With the GRID, the Suuchi team have also set out to prioritise ease of usability for all parties using the software. This is particularly important because a big missing piece of the supply chain puzzle is that very few PLM deployments actually extend live data access to supply chain partners, whereas the GRID is built with the boarding of internal users, suppliers, quality inspectors, and third-party logistics partners in mind.

Today, mission-driven fashion brands like tentree have turned to the GRID to directly address supply chain and sustainability challenges and to establish new, cross-functional, collaborative relationships between its in-house teams and its value chain partners. And outside fashion, organisations like SupplyCaddy – which supplies disposables and packaging for the food service industry – have turned to the GRID’s full set of versatile, industry-agnostic modules, including ERP and PLM capabilities – to manage the supply chain side of exponential growth.

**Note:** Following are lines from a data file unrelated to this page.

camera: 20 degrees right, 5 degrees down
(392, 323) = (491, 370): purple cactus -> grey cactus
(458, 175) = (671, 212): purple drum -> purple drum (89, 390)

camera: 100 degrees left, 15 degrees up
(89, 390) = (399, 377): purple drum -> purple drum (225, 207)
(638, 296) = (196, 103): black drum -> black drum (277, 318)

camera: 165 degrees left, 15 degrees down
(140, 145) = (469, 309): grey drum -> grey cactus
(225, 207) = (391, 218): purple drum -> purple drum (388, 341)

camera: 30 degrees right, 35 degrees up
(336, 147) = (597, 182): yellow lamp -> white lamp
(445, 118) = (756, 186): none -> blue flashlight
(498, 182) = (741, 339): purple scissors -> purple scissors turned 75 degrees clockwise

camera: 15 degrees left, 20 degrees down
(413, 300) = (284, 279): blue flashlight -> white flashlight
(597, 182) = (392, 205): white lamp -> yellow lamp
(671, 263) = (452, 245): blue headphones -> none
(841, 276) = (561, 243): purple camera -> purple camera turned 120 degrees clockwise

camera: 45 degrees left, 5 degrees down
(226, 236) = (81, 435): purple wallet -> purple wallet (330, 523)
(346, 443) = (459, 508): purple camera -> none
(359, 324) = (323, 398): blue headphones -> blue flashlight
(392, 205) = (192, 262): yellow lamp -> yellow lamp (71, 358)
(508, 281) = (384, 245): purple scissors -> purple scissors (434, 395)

Whatever other organisations choose to do with a different approach to supply chain technology, though, the question should be what your supply chain means to you, as a brand or retailer? The answer to that question is going to determine what you should demand from supply chain technology – and if you answer it honestly and with the future demands of consumers, regulators, investors and other stakeholders in mind, you will potentially find that your strategic priorities are not being served by your existing supply chain technology stack.

And in that case, it could be logical to look at a different approach as a way to reduce expenses, enhance profitability, accelerate time-to-market, improve productivity, build transparency, and bridge the gaps that have prevented you from overcoming supply chain obstacles and capitalising on supply chain opportunities.